• **WHAT THIS TASK INVOLVES**
Your task is to copy every line of the records below that contains "sont".

• **DATA SHOWN**
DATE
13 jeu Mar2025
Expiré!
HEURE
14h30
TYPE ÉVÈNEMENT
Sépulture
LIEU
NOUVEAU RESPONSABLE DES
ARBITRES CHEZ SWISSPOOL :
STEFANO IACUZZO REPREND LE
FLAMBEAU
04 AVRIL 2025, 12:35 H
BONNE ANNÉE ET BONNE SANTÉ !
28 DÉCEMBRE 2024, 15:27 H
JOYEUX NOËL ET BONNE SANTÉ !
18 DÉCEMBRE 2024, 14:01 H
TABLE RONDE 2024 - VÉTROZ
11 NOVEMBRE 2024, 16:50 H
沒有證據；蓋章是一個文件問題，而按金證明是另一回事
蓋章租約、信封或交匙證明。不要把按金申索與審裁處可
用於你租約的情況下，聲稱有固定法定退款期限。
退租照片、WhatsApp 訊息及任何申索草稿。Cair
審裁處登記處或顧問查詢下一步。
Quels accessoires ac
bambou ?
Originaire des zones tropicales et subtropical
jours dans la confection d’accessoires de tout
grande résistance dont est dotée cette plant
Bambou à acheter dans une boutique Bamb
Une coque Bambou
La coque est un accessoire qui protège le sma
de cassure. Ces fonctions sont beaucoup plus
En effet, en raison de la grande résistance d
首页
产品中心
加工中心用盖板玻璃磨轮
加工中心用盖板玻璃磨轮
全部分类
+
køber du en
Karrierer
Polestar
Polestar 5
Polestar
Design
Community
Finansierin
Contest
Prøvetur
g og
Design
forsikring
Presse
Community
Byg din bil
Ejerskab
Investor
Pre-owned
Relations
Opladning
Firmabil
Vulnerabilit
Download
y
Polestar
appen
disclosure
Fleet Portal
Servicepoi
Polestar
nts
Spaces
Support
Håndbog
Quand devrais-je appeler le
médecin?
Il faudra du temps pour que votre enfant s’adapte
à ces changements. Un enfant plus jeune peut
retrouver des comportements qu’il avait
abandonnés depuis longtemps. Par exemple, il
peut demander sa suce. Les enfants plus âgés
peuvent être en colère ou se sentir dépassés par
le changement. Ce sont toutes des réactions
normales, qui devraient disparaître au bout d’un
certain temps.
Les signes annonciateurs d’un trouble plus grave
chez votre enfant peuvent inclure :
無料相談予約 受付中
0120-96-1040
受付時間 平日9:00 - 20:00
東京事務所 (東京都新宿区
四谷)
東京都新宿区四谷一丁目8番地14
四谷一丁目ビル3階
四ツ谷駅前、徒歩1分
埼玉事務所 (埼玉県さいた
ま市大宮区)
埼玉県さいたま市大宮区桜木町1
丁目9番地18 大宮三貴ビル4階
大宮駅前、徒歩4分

• **TASK ANSWER**
de cassure. Ces fonctions sont beaucoup plus
le changement. Ce sont toutes des réactions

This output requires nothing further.